═══ Task material

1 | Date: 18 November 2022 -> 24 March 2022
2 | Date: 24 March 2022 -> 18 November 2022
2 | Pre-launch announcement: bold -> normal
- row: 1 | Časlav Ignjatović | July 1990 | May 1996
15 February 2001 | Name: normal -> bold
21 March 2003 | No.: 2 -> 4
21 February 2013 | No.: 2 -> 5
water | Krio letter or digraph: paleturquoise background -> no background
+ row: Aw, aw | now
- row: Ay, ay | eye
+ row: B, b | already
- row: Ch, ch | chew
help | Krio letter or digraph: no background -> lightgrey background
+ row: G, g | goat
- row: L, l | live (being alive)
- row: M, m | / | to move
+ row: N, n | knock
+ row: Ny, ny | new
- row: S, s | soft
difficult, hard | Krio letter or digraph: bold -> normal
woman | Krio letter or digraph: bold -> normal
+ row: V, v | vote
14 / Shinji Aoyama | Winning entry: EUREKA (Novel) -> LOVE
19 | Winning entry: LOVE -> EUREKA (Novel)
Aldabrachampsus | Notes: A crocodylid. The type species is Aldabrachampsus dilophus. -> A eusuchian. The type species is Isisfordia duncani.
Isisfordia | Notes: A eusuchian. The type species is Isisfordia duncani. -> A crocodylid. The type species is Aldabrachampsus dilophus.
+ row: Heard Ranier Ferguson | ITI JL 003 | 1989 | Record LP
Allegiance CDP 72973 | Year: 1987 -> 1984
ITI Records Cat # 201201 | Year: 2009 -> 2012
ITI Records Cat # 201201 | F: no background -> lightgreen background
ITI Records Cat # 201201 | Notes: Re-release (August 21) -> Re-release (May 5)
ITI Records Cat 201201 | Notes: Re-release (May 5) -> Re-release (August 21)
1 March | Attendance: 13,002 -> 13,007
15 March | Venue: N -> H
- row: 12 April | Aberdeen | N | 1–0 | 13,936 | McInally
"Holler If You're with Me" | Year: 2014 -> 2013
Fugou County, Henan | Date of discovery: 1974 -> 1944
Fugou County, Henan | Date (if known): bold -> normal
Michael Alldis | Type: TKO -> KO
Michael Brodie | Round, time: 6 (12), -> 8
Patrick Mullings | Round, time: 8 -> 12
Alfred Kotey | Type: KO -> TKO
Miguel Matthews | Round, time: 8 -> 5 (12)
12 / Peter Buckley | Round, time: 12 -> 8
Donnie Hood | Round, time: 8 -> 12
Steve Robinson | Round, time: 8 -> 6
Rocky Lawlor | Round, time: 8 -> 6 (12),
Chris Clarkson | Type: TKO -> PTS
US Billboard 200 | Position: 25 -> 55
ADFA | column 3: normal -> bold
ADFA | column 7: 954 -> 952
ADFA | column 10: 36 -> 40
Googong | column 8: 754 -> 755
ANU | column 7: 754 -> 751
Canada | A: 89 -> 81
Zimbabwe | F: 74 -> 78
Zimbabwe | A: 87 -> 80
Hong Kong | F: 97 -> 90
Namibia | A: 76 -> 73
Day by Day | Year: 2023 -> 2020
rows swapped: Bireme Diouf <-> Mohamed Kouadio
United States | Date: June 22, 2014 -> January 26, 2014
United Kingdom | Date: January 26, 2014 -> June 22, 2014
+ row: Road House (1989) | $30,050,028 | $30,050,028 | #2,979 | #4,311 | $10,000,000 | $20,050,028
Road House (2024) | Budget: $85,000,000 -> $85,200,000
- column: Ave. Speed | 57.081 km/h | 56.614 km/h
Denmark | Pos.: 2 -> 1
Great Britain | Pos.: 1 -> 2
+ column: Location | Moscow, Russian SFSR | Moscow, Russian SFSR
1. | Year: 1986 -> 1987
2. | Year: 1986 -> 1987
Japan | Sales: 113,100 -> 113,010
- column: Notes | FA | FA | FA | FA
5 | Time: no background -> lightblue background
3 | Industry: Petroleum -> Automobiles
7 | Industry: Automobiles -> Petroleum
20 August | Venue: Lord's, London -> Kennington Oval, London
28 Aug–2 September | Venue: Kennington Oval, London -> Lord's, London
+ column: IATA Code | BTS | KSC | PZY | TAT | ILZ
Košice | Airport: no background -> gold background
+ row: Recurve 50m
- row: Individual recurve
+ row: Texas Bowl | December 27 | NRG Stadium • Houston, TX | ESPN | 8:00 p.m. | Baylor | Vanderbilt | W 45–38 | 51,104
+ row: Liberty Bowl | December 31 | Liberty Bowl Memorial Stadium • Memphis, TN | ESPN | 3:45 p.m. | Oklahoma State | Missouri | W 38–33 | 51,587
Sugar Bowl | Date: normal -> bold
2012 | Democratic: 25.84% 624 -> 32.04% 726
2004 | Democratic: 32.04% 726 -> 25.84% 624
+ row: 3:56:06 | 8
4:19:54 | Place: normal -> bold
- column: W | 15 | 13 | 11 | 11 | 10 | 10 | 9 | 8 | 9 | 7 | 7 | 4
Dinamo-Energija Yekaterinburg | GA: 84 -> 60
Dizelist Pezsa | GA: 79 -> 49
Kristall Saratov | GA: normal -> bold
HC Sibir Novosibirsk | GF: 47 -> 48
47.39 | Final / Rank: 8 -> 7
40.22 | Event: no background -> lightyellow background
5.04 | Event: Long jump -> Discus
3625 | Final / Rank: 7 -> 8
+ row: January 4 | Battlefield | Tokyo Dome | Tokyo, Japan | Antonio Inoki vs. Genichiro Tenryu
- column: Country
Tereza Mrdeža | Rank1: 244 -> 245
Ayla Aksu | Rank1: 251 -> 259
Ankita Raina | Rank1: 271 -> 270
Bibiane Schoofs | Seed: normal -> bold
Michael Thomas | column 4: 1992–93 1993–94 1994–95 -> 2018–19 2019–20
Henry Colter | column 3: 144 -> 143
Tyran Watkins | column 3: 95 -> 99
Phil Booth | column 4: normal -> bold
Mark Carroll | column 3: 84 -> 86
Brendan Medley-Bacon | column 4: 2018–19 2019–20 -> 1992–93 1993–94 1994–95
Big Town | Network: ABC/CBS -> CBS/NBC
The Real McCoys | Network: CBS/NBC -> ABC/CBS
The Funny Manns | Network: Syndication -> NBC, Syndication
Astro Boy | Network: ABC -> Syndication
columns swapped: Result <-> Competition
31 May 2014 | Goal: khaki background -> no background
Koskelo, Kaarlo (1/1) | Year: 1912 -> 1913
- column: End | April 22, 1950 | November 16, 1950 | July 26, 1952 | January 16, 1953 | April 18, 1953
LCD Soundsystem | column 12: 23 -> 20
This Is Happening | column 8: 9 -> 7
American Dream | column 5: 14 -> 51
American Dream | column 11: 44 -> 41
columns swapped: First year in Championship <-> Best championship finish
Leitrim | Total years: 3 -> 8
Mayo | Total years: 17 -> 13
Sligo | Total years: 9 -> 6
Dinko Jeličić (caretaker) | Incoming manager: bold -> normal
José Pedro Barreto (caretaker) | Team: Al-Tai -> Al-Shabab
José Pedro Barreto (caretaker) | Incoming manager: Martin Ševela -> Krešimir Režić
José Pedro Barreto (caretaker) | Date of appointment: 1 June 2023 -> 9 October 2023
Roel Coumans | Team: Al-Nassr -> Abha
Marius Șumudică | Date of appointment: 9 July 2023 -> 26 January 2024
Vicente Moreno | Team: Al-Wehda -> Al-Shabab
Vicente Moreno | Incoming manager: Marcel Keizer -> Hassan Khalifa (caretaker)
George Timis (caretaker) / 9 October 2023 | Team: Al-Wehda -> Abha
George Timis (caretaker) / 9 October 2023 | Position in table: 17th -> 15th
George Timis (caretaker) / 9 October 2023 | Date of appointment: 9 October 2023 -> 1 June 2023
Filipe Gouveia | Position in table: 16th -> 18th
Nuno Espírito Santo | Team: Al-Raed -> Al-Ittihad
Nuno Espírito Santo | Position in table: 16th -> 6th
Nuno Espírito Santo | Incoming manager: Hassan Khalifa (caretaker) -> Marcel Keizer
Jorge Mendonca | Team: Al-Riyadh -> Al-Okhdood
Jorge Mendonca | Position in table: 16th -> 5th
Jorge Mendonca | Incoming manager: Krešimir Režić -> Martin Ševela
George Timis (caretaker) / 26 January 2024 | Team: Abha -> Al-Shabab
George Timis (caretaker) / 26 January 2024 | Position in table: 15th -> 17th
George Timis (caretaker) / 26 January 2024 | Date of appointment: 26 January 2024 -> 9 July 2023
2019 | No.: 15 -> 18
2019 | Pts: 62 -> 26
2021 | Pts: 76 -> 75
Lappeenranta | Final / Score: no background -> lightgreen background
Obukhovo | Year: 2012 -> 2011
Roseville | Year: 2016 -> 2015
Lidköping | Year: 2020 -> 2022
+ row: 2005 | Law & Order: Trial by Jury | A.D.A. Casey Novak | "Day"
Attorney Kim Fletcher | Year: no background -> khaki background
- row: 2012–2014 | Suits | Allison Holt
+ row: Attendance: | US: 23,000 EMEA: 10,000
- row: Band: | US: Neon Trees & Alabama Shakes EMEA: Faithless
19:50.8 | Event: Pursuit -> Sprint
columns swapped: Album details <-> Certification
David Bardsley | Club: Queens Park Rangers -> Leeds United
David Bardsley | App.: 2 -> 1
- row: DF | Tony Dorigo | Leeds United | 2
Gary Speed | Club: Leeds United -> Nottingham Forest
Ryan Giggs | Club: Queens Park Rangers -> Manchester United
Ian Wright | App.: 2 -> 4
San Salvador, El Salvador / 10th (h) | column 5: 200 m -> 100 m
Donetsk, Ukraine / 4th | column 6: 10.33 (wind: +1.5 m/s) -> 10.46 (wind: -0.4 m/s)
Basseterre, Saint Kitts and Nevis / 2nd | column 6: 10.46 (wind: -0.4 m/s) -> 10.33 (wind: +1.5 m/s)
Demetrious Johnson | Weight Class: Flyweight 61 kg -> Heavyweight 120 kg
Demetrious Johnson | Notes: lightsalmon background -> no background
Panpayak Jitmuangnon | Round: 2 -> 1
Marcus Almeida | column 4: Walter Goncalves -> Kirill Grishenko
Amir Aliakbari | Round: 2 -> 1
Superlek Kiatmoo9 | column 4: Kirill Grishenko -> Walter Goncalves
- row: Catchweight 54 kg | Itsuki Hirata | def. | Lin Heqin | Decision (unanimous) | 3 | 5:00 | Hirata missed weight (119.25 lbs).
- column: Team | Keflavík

══════

**Instruction**
Copy out the material from its first line through the line containing "15 March | Venue: N -> H", swapping every "Krio letter or digraph" for "Krio symbol" and changing nothing else.

**Exercise response**
1 | Date: 18 November 2022 -> 24 March 2022
2 | Date: 24 March 2022 -> 18 November 2022
2 | Pre-launch announcement: bold -> normal
- row: 1 | Časlav Ignjatović | July 1990 | May 1996
15 February 2001 | Name: normal -> bold
21 March 2003 | No.: 2 -> 4
21 February 2013 | No.: 2 -> 5
water | Krio symbol: paleturquoise background -> no background
+ row: Aw, aw | now
- row: Ay, ay | eye
+ row: B, b | already
- row: Ch, ch | chew
help | Krio symbol: no background -> lightgrey background
+ row: G, g | goat
- row: L, l | live (being alive)
- row: M, m | / | to move
+ row: N, n | knock
+ row: Ny, ny | new
- row: S, s | soft
difficult, hard | Krio symbol: bold -> normal
woman | Krio symbol: bold -> normal
+ row: V, v | vote
14 / Shinji Aoyama | Winning entry: EUREKA (Novel) -> LOVE
19 | Winning entry: LOVE -> EUREKA (Novel)
Aldabrachampsus | Notes: A crocodylid. The type species is Aldabrachampsus dilophus. -> A eusuchian. The type species is Isisfordia duncani.
Isisfordia | Notes: A eusuchian. The type species is Isisfordia duncani. -> A crocodylid. The type species is Aldabrachampsus dilophus.
+ row: Heard Ranier Ferguson | ITI JL 003 | 1989 | Record LP
Allegiance CDP 72973 | Year: 1987 -> 1984
ITI Records Cat # 201201 | Year: 2009 -> 2012
ITI Records Cat # 201201 | F: no background -> lightgreen background
ITI Records Cat # 201201 | Notes: Re-release (August 21) -> Re-release (May 5)
ITI Records Cat 201201 | Notes: Re-release (May 5) -> Re-release (August 21)
1 March | Attendance: 13,002 -> 13,007
15 March | Venue: N -> H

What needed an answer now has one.